Admitindo que expressiva parcela das propriedades rurais do município de Araranguá abrange cifras equivalentes a 4 módulos fiscais para cima, ou seja, 40 a 100 hectares, o novo código florestal obriga o proprietário a recomposição da mata ciliar numa faixa de 15 metros, a partir da borda do rio, podendo estar integradas com espécies nativas e exóticas originárias do mesmo bioma. Porém, esse dispositivo certamente gerará um impasse de complexa solução para o poder público municipal. Como ficam os proprietários que respeitaram a legislação mantendo preservada a mata ciliar muitas delas acima dos limites exigidos? Aproximadamente 98% de toda extensão do Rio Araranguá, a mata ciliar foi quase que totalmente retirada, aquelas que foram mantidas, estão abaixo do limite estabelecido que seja de  15m.  
Que medidas deverão serão tomadas para fazer com essa lei seja cumprida, exigindo do proprietário a reposição da mata ciliar estabelecida por lei e ao mesmo tempo criar instrumentos que beneficie aquele proprietário que cumpriu a legislação? Há casos em Araranguá onde duas propriedades vizinhas são cortadas pelo mesmo rio, porém, uma delas manteve uma fina faixa de vegetação que não ultrapassa os 5m, enquanto que a vizinha, supera os quinze metros. A lógica do bom senso define que o proprietário  irregular deverá, pelo menos, recuperar a vegetação até o limite dos 15 metros.
Fazer cumprir a legislação será tarefa do poder público municipal com a participação do órgão ambiental e demais entidades em especial o Comitê da Bacia do Rio Araranguá que poderá dar assessoria. A dúvida, porém, é em relação à imparcialidade dos órgãos cuja função é a aplicação da lei. Ou será que, mais uma vez, estaremos diante de uma legislação de faz de conta, que pouco ou nada contribuirá para reverter à progressiva degradação de nossas florestas. Acredita-se que essa possibilidade será a mais provável diante da fraca cobertura da imprensa ao tema, esclarecendo detalhadamente os pontos principais da legislação.
Um dos caminhos possíveis para viabilizar a aplicabilidade da legislação, é a estruturação o sistema de registro fundiário, uma espécie de detalhadamente detalhado do campo, identificando os limites de cada propriedade, tipo de vegetação, área preservada e o que deve ser recuperada.

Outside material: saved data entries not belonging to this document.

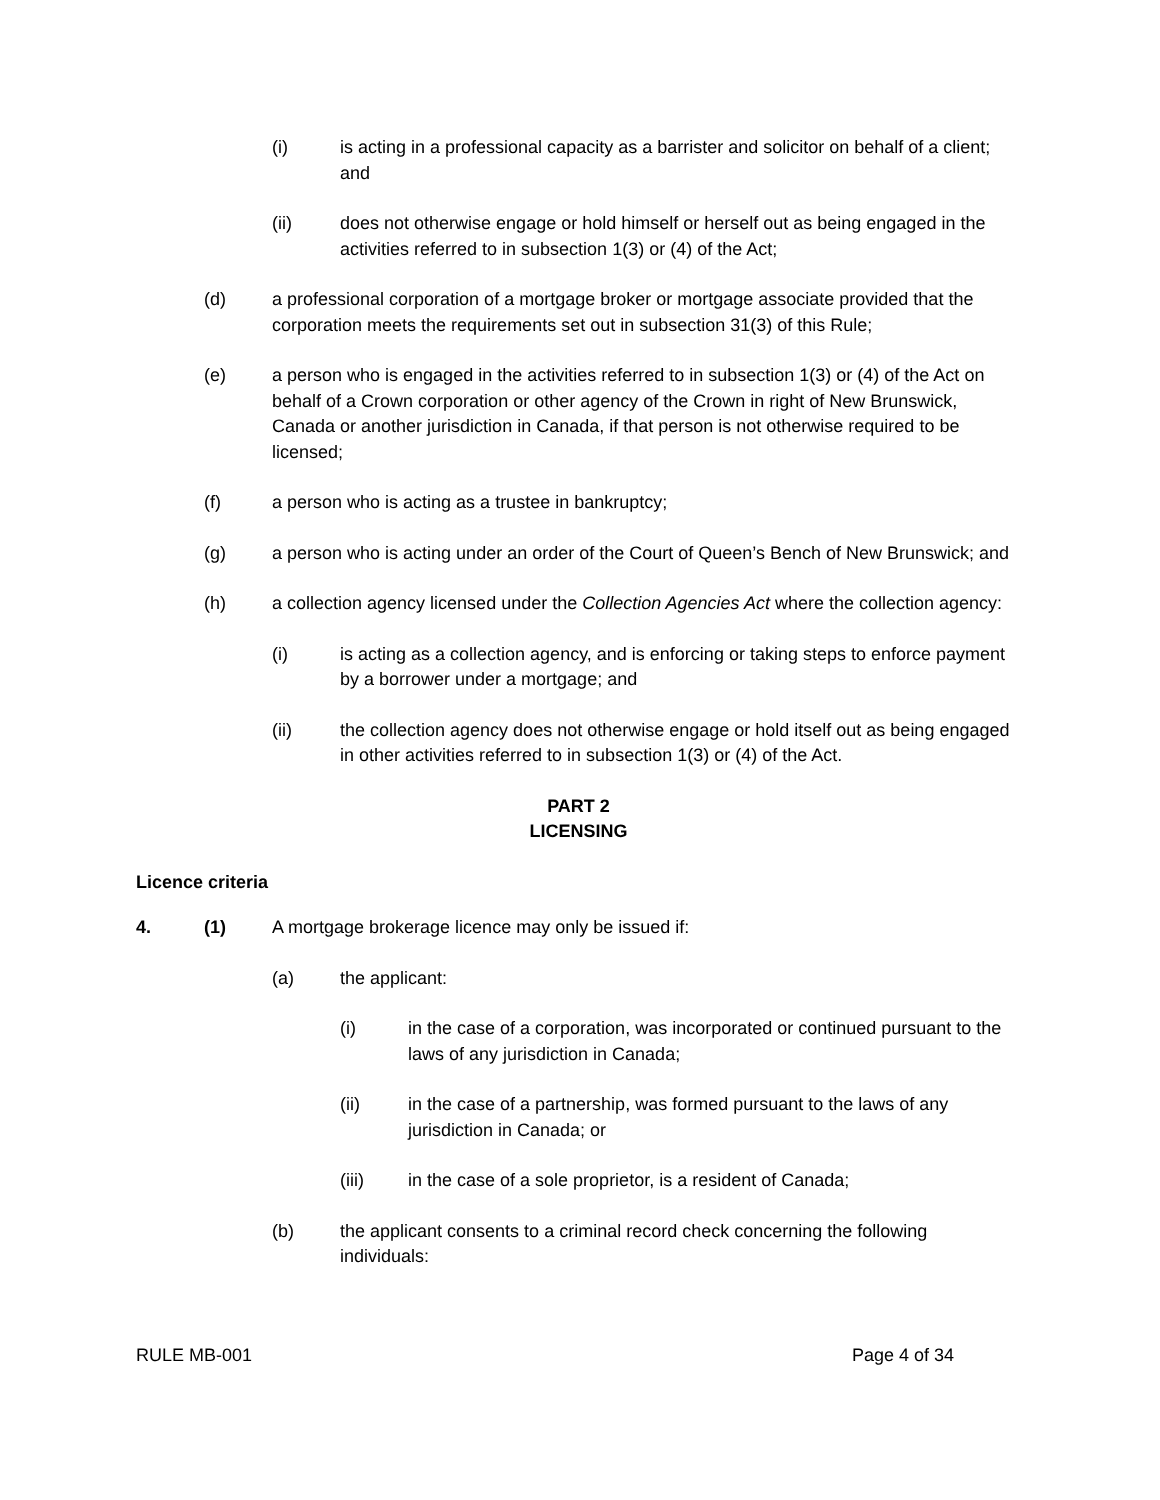(i) is acting in a professional capacity as a barrister and solicitor on behalf of a client; and
(ii) does not otherwise engage or hold himself or herself out as being engaged in the activities referred to in subsection 1(3) or (4) of the Act;
(d) a professional corporation of a mortgage broker or mortgage associate provided that the corporation meets the requirements set out in subsection 31(3) of this Rule;
(e) a person who is engaged in the activities referred to in subsection 1(3) or (4) of the Act on behalf of a Crown corporation or other agency of the Crown in right of New Brunswick, Canada or another jurisdiction in Canada, if that person is not otherwise required to be licensed;
(f) a person who is acting as a trustee in bankruptcy;
(g) a person who is acting under an order of the Court of Queen’s Bench of New Brunswick; and
(h) a collection agency licensed under the Collection Agencies Act where the collection agency:
(i) is acting as a collection agency, and is enforcing or taking steps to enforce payment by a borrower under a mortgage; and
(ii) the collection agency does not otherwise engage or hold itself out as being engaged in other activities referred to in subsection 1(3) or (4) of the Act.
PART 2
LICENSING
Licence criteria
4. (1) A mortgage brokerage licence may only be issued if:
(a) the applicant:
(i) in the case of a corporation, was incorporated or continued pursuant to the laws of any jurisdiction in Canada;
(ii) in the case of a partnership, was formed pursuant to the laws of any jurisdiction in Canada; or
(iii) in the case of a sole proprietor, is a resident of Canada;
(b) the applicant consents to a criminal record check concerning the following individuals:
RULE MB-001 Page 4 of 34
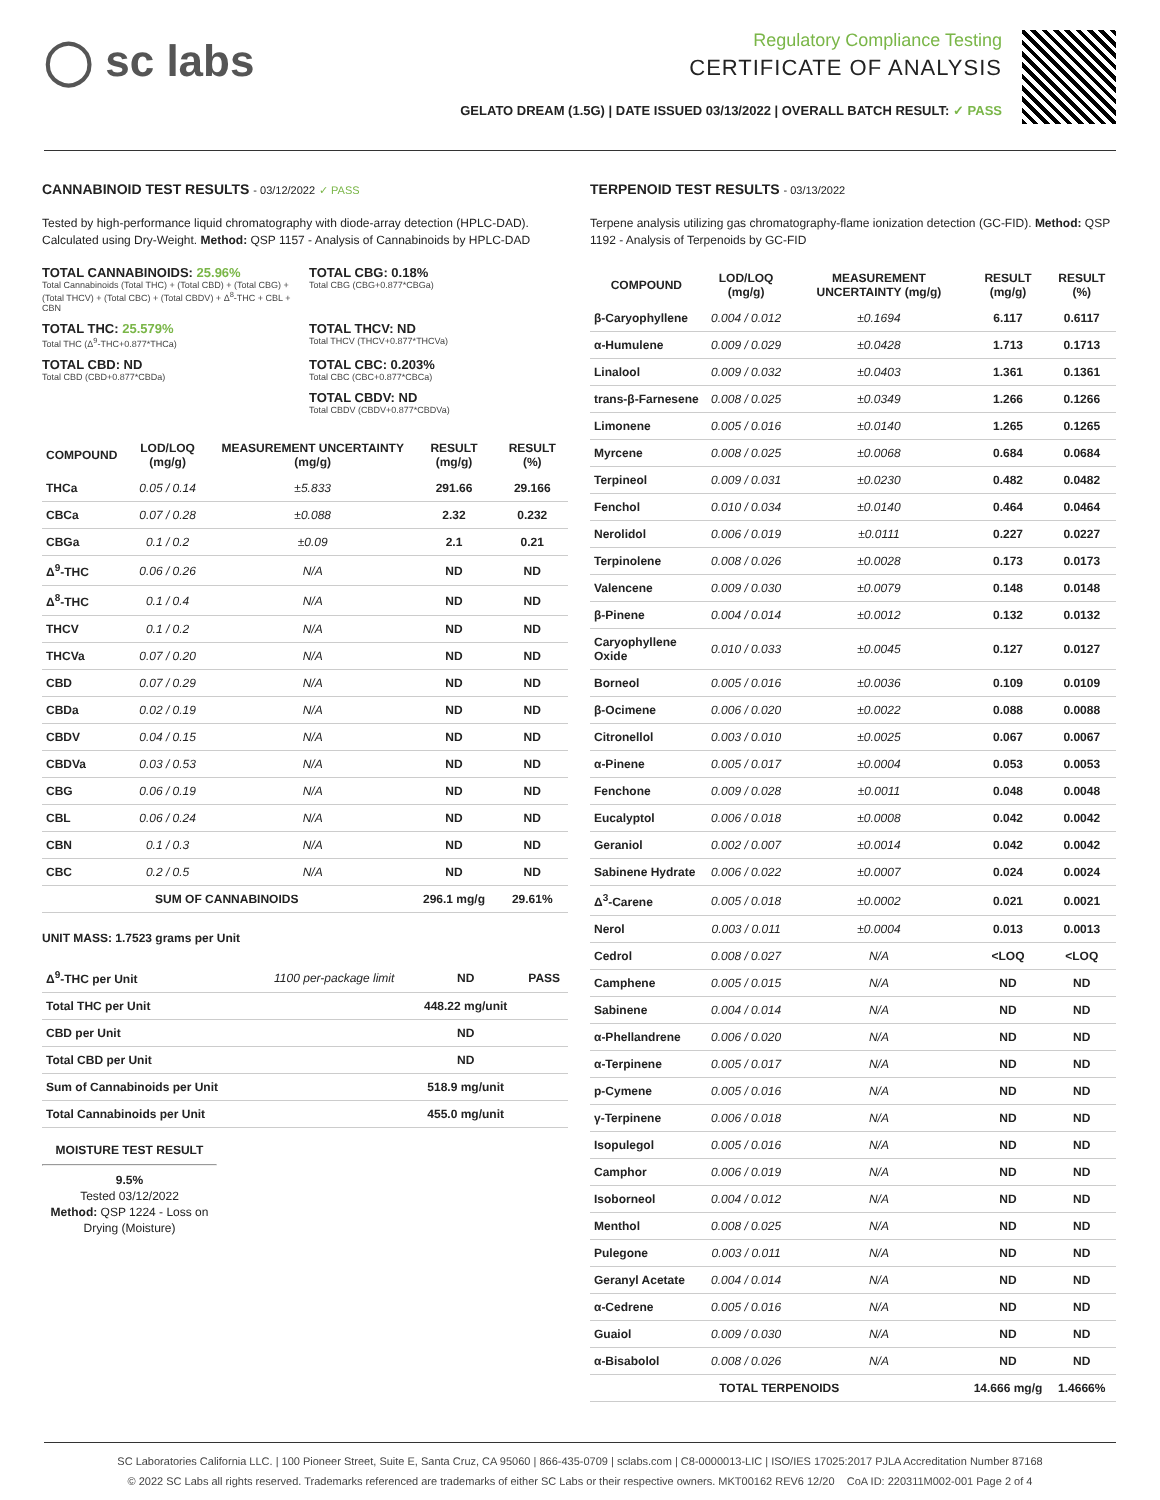◯ sc labs
Regulatory Compliance Testing
CERTIFICATE OF ANALYSIS
GELATO DREAM (1.5G) | DATE ISSUED 03/13/2022 | OVERALL BATCH RESULT: ✓ PASS
CANNABINOID TEST RESULTS - 03/12/2022 ✓ PASS
Tested by high-performance liquid chromatography with diode-array detection (HPLC-DAD). Calculated using Dry-Weight. Method: QSP 1157 - Analysis of Cannabinoids by HPLC-DAD
TOTAL CANNABINOIDS: 25.96%
Total Cannabinoids (Total THC) + (Total CBD) + (Total CBG) + (Total THCV) + (Total CBC) + (Total CBDV) + Δ<sup>8</sup>-THC + CBL + CBN
TOTAL CBG: 0.18%
Total CBG (CBG+0.877*CBGa)
TOTAL THC: 25.579%
Total THC (Δ<sup>9</sup>-THC+0.877*THCa)
TOTAL THCV: ND
Total THCV (THCV+0.877*THCVa)
TOTAL CBD: ND
Total CBD (CBD+0.877*CBDa)
TOTAL CBC: 0.203%
Total CBC (CBC+0.877*CBCa)
TOTAL CBDV: ND
Total CBDV (CBDV+0.877*CBDVa)
| COMPOUND | LOD/LOQ (mg/g) | MEASUREMENT UNCERTAINTY (mg/g) | RESULT (mg/g) | RESULT (%) |
| --- | --- | --- | --- | --- |
| THCa | 0.05 / 0.14 | ±5.833 | 291.66 | 29.166 |
| CBCa | 0.07 / 0.28 | ±0.088 | 2.32 | 0.232 |
| CBGa | 0.1 / 0.2 | ±0.09 | 2.1 | 0.21 |
| Δ<sup>9</sup>-THC | 0.06 / 0.26 | N/A | ND | ND |
| Δ<sup>8</sup>-THC | 0.1 / 0.4 | N/A | ND | ND |
| THCV | 0.1 / 0.2 | N/A | ND | ND |
| THCVa | 0.07 / 0.20 | N/A | ND | ND |
| CBD | 0.07 / 0.29 | N/A | ND | ND |
| CBDa | 0.02 / 0.19 | N/A | ND | ND |
| CBDV | 0.04 / 0.15 | N/A | ND | ND |
| CBDVa | 0.03 / 0.53 | N/A | ND | ND |
| CBG | 0.06 / 0.19 | N/A | ND | ND |
| CBL | 0.06 / 0.24 | N/A | ND | ND |
| CBN | 0.1 / 0.3 | N/A | ND | ND |
| CBC | 0.2 / 0.5 | N/A | ND | ND |
| SUM OF CANNABINOIDS | | | 296.1 mg/g | 29.61% |
UNIT MASS: 1.7523 grams per Unit
| Δ<sup>9</sup>-THC per Unit | 1100 per-package limit | ND | PASS |
| Total THC per Unit | | 448.22 mg/unit | |
| CBD per Unit | | ND | |
| Total CBD per Unit | | ND | |
| Sum of Cannabinoids per Unit | | 518.9 mg/unit | |
| Total Cannabinoids per Unit | | 455.0 mg/unit | |
MOISTURE TEST RESULT
9.5%
Tested 03/12/2022
Method: QSP 1224 - Loss on Drying (Moisture)
TERPENOID TEST RESULTS - 03/13/2022
Terpene analysis utilizing gas chromatography-flame ionization detection (GC-FID). Method: QSP 1192 - Analysis of Terpenoids by GC-FID
| COMPOUND | LOD/LOQ (mg/g) | MEASUREMENT UNCERTAINTY (mg/g) | RESULT (mg/g) | RESULT (%) |
| --- | --- | --- | --- | --- |
| β-Caryophyllene | 0.004 / 0.012 | ±0.1694 | 6.117 | 0.6117 |
| α-Humulene | 0.009 / 0.029 | ±0.0428 | 1.713 | 0.1713 |
| Linalool | 0.009 / 0.032 | ±0.0403 | 1.361 | 0.1361 |
| trans-β-Farnesene | 0.008 / 0.025 | ±0.0349 | 1.266 | 0.1266 |
| Limonene | 0.005 / 0.016 | ±0.0140 | 1.265 | 0.1265 |
| Myrcene | 0.008 / 0.025 | ±0.0068 | 0.684 | 0.0684 |
| Terpineol | 0.009 / 0.031 | ±0.0230 | 0.482 | 0.0482 |
| Fenchol | 0.010 / 0.034 | ±0.0140 | 0.464 | 0.0464 |
| Nerolidol | 0.006 / 0.019 | ±0.0111 | 0.227 | 0.0227 |
| Terpinolene | 0.008 / 0.026 | ±0.0028 | 0.173 | 0.0173 |
| Valencene | 0.009 / 0.030 | ±0.0079 | 0.148 | 0.0148 |
| β-Pinene | 0.004 / 0.014 | ±0.0012 | 0.132 | 0.0132 |
| Caryophyllene Oxide | 0.010 / 0.033 | ±0.0045 | 0.127 | 0.0127 |
| Borneol | 0.005 / 0.016 | ±0.0036 | 0.109 | 0.0109 |
| β-Ocimene | 0.006 / 0.020 | ±0.0022 | 0.088 | 0.0088 |
| Citronellol | 0.003 / 0.010 | ±0.0025 | 0.067 | 0.0067 |
| α-Pinene | 0.005 / 0.017 | ±0.0004 | 0.053 | 0.0053 |
| Fenchone | 0.009 / 0.028 | ±0.0011 | 0.048 | 0.0048 |
| Eucalyptol | 0.006 / 0.018 | ±0.0008 | 0.042 | 0.0042 |
| Geraniol | 0.002 / 0.007 | ±0.0014 | 0.042 | 0.0042 |
| Sabinene Hydrate | 0.006 / 0.022 | ±0.0007 | 0.024 | 0.0024 |
| Δ<sup>3</sup>-Carene | 0.005 / 0.018 | ±0.0002 | 0.021 | 0.0021 |
| Nerol | 0.003 / 0.011 | ±0.0004 | 0.013 | 0.0013 |
| Cedrol | 0.008 / 0.027 | N/A | <LOQ | <LOQ |
| Camphene | 0.005 / 0.015 | N/A | ND | ND |
| Sabinene | 0.004 / 0.014 | N/A | ND | ND |
| α-Phellandrene | 0.006 / 0.020 | N/A | ND | ND |
| α-Terpinene | 0.005 / 0.017 | N/A | ND | ND |
| p-Cymene | 0.005 / 0.016 | N/A | ND | ND |
| γ-Terpinene | 0.006 / 0.018 | N/A | ND | ND |
| Isopulegol | 0.005 / 0.016 | N/A | ND | ND |
| Camphor | 0.006 / 0.019 | N/A | ND | ND |
| Isoborneol | 0.004 / 0.012 | N/A | ND | ND |
| Menthol | 0.008 / 0.025 | N/A | ND | ND |
| Pulegone | 0.003 / 0.011 | N/A | ND | ND |
| Geranyl Acetate | 0.004 / 0.014 | N/A | ND | ND |
| α-Cedrene | 0.005 / 0.016 | N/A | ND | ND |
| Guaiol | 0.009 / 0.030 | N/A | ND | ND |
| α-Bisabolol | 0.008 / 0.026 | N/A | ND | ND |
| TOTAL TERPENOIDS | | | 14.666 mg/g | 1.4666% |
SC Laboratories California LLC. | 100 Pioneer Street, Suite E, Santa Cruz, CA 95060 | 866-435-0709 | sclabs.com | C8-0000013-LIC | ISO/IES 17025:2017 PJLA Accreditation Number 87168
© 2022 SC Labs all rights reserved. Trademarks referenced are trademarks of either SC Labs or their respective owners. MKT00162 REV6 12/20 CoA ID: 220311M002-001 Page 2 of 4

Evitar o que vem acontecendo em estados como o Pará, situado na região norte do país, onde foram constatados, com base em investigações feitas em cartórios do estado, números absurdos de registros fictícios de terras que somados ultrapassam a dois Parás.  Para tentar reverter tais anormalidades estruturais no campo, o Código Florestal institui o CAR (Cadastro Ambiental Rural), um levantamento eletrônico e fidedigno das propriedades, coordenado pelo governo federal, que dará garantia de controle sobre as mesmas, evitando situações como a que vem ocorrendo no estado do Pará. Além do CAR, o Código Florestal, por meio do Art. 59, cria também o Programa de Regularização Ambiental, que autoriza  os donos de terras, num prazo de um ano após a promulgação da lei, a regularizarem suas propriedades, cujo documento deverá constar estratégias de reposição da vegetação das áreas de reserva legal e Apps, sob pena da não observância da lei, incorrer sanções como dificuldade de proferir empréstimos de bancos oficiais.      
No município de Araranguá, acredita-se que as atribuições do CAR e PRA, sejam de responsabilidade do poder público estadual – EPAGRI (Empresa de Pesquisa Agropecuária de Santa Catrina)  e municipal, FAMA (Fundação Ambiental do Município de Araranguá). Tendo em mão a radiografia fiel das propriedades, localização, tamanho e áreas destinadas à agricultura, Reserva Legal e APPs,  o poder público municipal terá facilidade para coordenar e monitorar as ações dos produtores agrícolas, acompanhando passo a passo todas as etapas e alertando-os caso não estejam respeitando os prazos estabelecidos. Durante os cinco anos, contado da data da entrega do Programa de Regularização Rural, o proprietário será monitorado, alertando-o da sua obrigação ambiental evitando desse modo às penas da lei que poderá ser o cancelamento imediato de seu cadastro aos órgãos financeiros. É importante ressaltar que no relatório o proprietário poderá combinar junto com as espécies nativas, as exóticas, excluindo do texto, as frutíferas, pois, segundo argumentação do governo, não haveria possibilidade de controlar as espécies, impactando o ambiente.     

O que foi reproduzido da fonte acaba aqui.